### Task goal:
Reproduce the data below, changing each "legible" to "readable" and keeping everything else unchanged.

### Information provided:
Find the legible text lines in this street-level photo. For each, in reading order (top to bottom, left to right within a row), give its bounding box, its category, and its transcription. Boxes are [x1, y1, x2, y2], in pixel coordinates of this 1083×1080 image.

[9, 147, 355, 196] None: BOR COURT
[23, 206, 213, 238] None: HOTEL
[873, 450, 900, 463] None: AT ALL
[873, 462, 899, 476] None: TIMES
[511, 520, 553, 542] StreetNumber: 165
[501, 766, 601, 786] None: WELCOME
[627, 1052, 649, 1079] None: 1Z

### Written response:
Find the readable text lines in this street-level photo. For each, in reading order (top to bottom, left to right within a row), give its bounding box, its category, and its transcription. Boxes are [x1, y1, x2, y2], in pixel coordinates of this 1083×1080 image.

[9, 147, 355, 196] None: BOR COURT
[23, 206, 213, 238] None: HOTEL
[873, 450, 900, 463] None: AT ALL
[873, 462, 899, 476] None: TIMES
[511, 520, 553, 542] StreetNumber: 165
[501, 766, 601, 786] None: WELCOME
[627, 1052, 649, 1079] None: 1Z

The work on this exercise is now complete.